Penelitian ini bertujuan: (1) mengetahui apakah model Guided Inquiry Learning
menghasilkan kemampuan representasi yang lebih baik daripada model
pembelajaran Problem Based Learning materi Sistem Persamaan Linear Dua
Variabel pada siswa kelas VIII SMPN 27 Surakarta; (2) mengetahui perbedaan
kemampuan representasi matematis yang lebih baik antara siswa dengan kategori
pemahaman matematis tinggi, sedang, dan rendah; (3) mengetahui kemampuan
representasi matematis yang lebih baik antara siswa dengan model pembelajaran
Problem Based Learning dan Guided Inquiry Learning pada setiap pemahaman
matematis; serta (4) mengetahui representasi matematis mana yang lebih baik
antara siswa dengan pemahaman matematis siswa tinggi, sedang, dan rendah
pada masing-masing model pembelajaran.
Penelitian ini menggunakan desain eksperimen semu (quasi experimental design)

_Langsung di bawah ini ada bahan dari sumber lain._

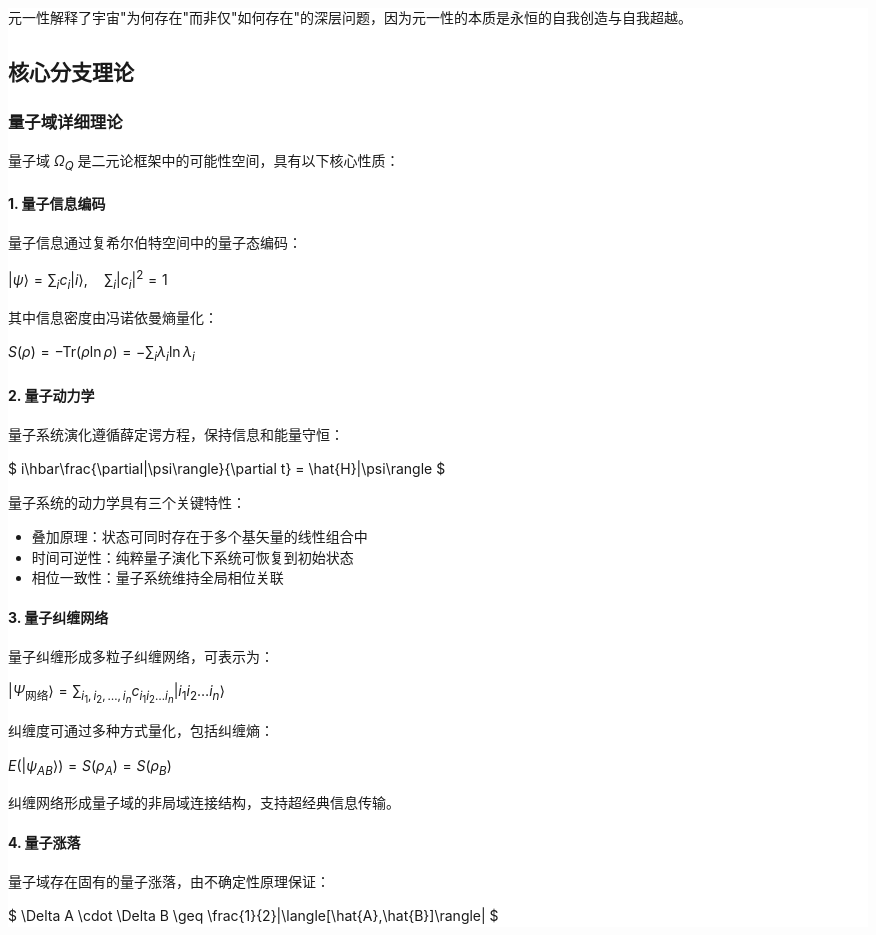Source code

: 元一性解释了宇宙"为何存在"而非仅"如何存在"的深层问题，因为元一性的本质是永恒的自我创造与自我超越。

## 核心分支理论

### 量子域详细理论

量子域 $`\Omega_Q`$ 是二元论框架中的可能性空间，具有以下核心性质：

#### 1. 量子信息编码

量子信息通过复希尔伯特空间中的量子态编码：

$`
|\psi\rangle = \sum_i c_i |i\rangle, \quad \sum_i |c_i|^2 = 1
`$

其中信息密度由冯诺依曼熵量化：

$`
S(\rho) = -\text{Tr}(\rho \ln \rho) = -\sum_i \lambda_i \ln \lambda_i
`$

#### 2. 量子动力学

量子系统演化遵循薛定谔方程，保持信息和能量守恒：

$`
i\hbar\frac{\partial|\psi\rangle}{\partial t} = \hat{H}|\psi\rangle
`$

量子系统的动力学具有三个关键特性：
- 叠加原理：状态可同时存在于多个基矢量的线性组合中
- 时间可逆性：纯粹量子演化下系统可恢复到初始状态
- 相位一致性：量子系统维持全局相位关联

#### 3. 量子纠缠网络

量子纠缠形成多粒子纠缠网络，可表示为：

$`
|\Psi_{\text{网络}}\rangle = \sum_{i_1, i_2, \ldots, i_n} c_{i_1 i_2 \ldots i_n} |i_1 i_2 \ldots i_n\rangle
`$

纠缠度可通过多种方式量化，包括纠缠熵：

$`
E(|\psi_{AB}\rangle) = S(\rho_A) = S(\rho_B)
`$

纠缠网络形成量子域的非局域连接结构，支持超经典信息传输。

#### 4. 量子涨落

量子域存在固有的量子涨落，由不确定性原理保证：

$`
\Delta A \cdot \Delta B \geq \frac{1}{2}|\langle[\hat{A},\hat{B}]\rangle|
`$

dengan rancangan faktorial 2×3. Teknik pengambilan sampel menggunakan teknik
cluster random sampling yaitu VIII-A sebagai kelas eksperimen dan VIII-D
sebagai kelas kontrol. Instrumen meliputi tes kemampuan representasi matematis
dan tes pemahaman matematis. Teknik analisis data yang digunakan adalah
analisis variansi dua jalan dengan sel tak sama.
Hasil penelitian menunjukkan: (1) model Guided Inquiry Learning menghasilkan
kemampuan representasi matematis yang lebih baik daripada model Problem
Based Learning pada materi SPLDV; (2) siswa dengan pemahaman tinggi
memiliki representasi matematis lebih baik daripada siswa dengan pemahaman
sedang dan rendah; (3) pada masing-masing model pembelajaran, siswa dengan
pemahaman matematis tinggi memiliki kemampuan representasi yang lebih baik
daripada siswa dengan pemahaman sedang dan rendah, sedangkan siswa dengan
pemahaman matematis sedang memiliki kemampuan representasi yang lebih baik
daripada siswa dengan pemahaman matematis rendah; serta (4) pada setiap
kategori kemampuan pemahaman matematis, siswa dengan model Guided Inquiry
Learning memiliki kemampuan representasi matematis yang lebih baik daripada
siswa dengan model Problem Based Learning.